**REQUIRED ACTION:** Return the data below exactly, minus the pictures.
Top of RECORDED INFORMATION
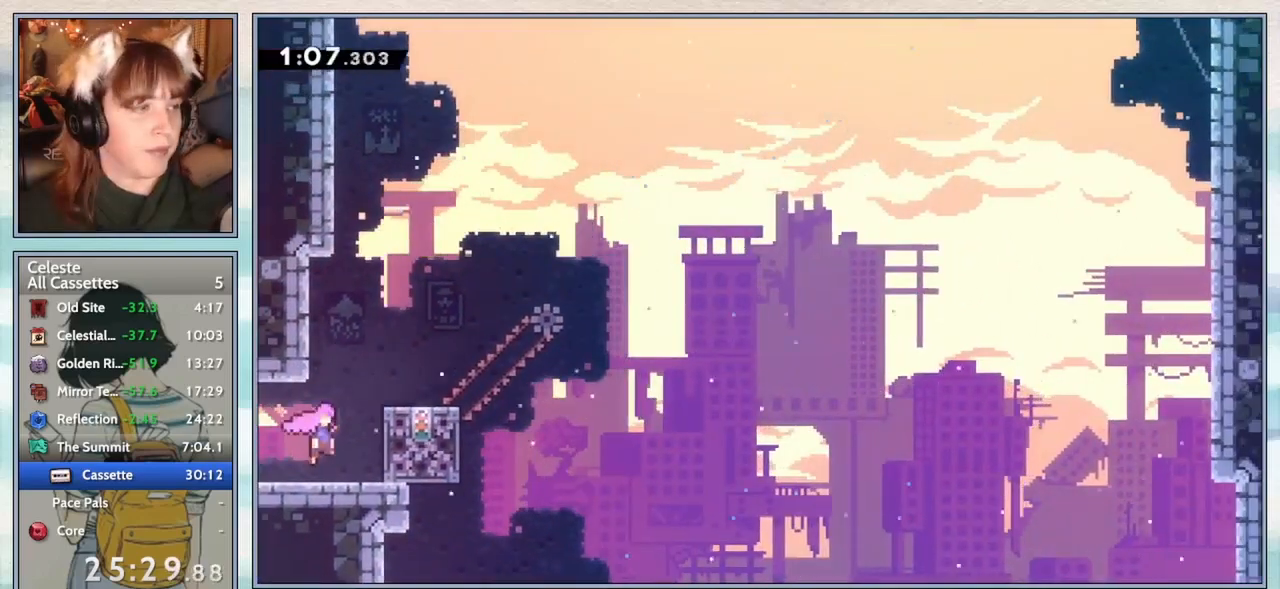
{"keys": ["grab", "right", "up"], "events": [[133, "jump2", "up"]]}
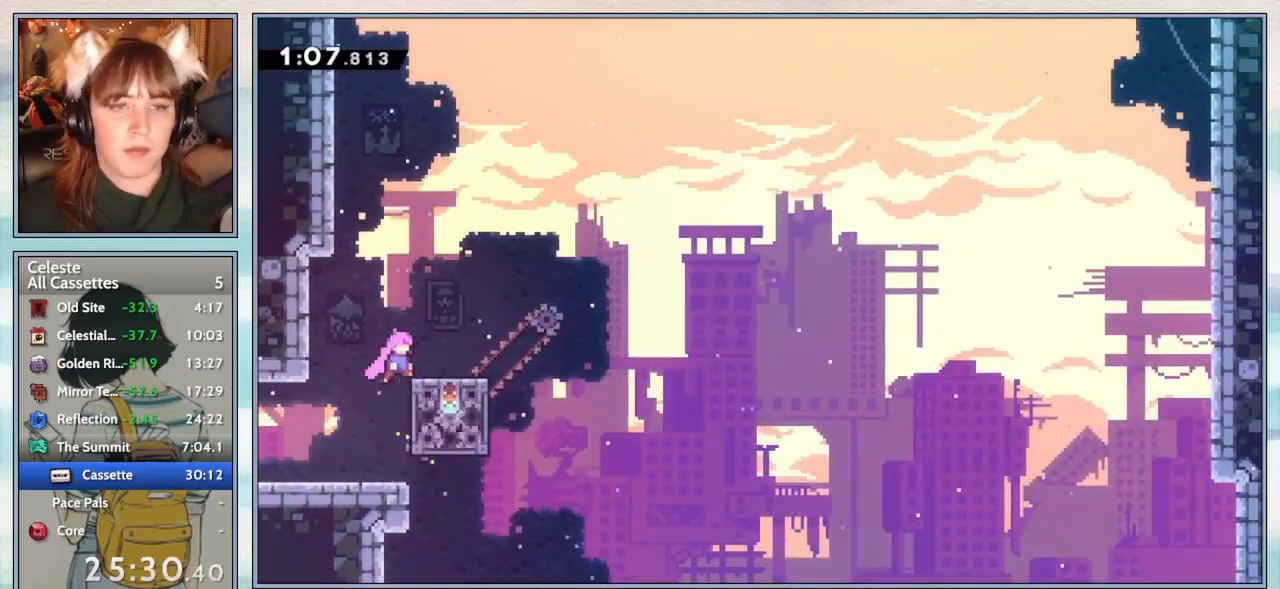
{"keys": ["jump2", "right"], "events": [[33, "right", "up"], [67, "grab", "up"], [67, "up", "up"], [183, "right", "down"], [233, "dash", "down"], [350, "dash", "up"], [417, "jump2", "down"]]}
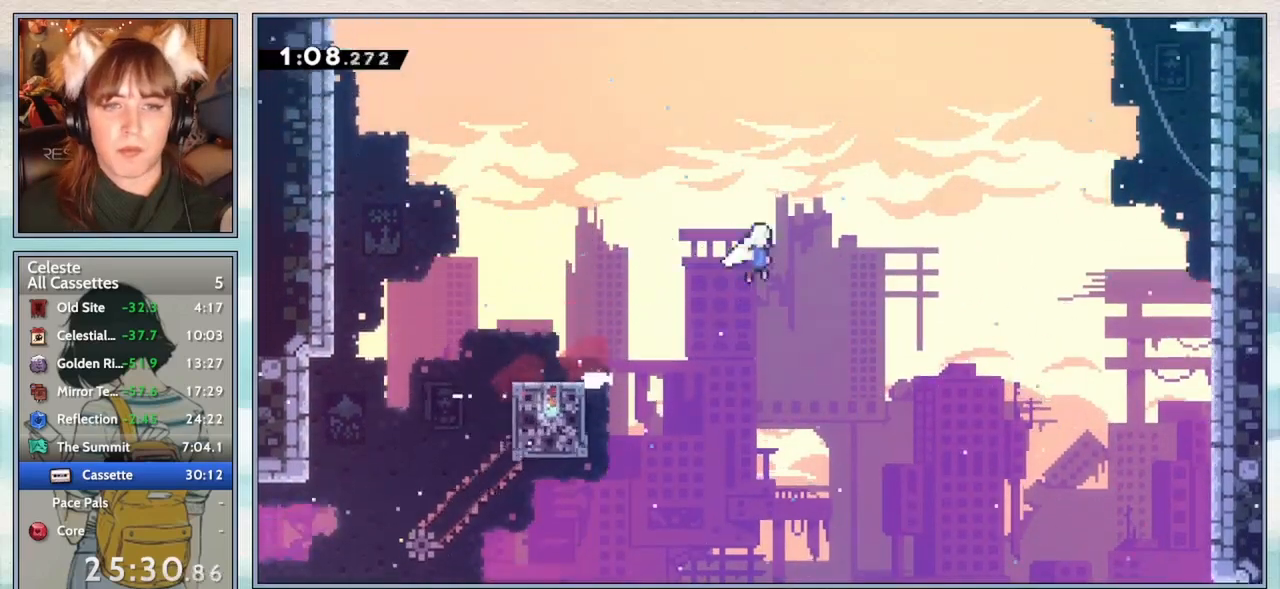
{"keys": ["up"], "events": [[250, "up", "down"], [283, "jump2", "up"], [283, "right", "up"], [350, "dash", "down"], [500, "dash", "up"]]}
Bottom of RECORDED INFORMATION
**RESULT:**
{"keys": ["grab", "right", "up"], "events": [[133, "jump2", "up"]]}
{"keys": ["jump2", "right"], "events": [[33, "right", "up"], [67, "grab", "up"], [67, "up", "up"], [183, "right", "down"], [233, "dash", "down"], [350, "dash", "up"], [417, "jump2", "down"]]}
{"keys": ["up"], "events": [[250, "up", "down"], [283, "jump2", "up"], [283, "right", "up"], [350, "dash", "down"], [500, "dash", "up"]]}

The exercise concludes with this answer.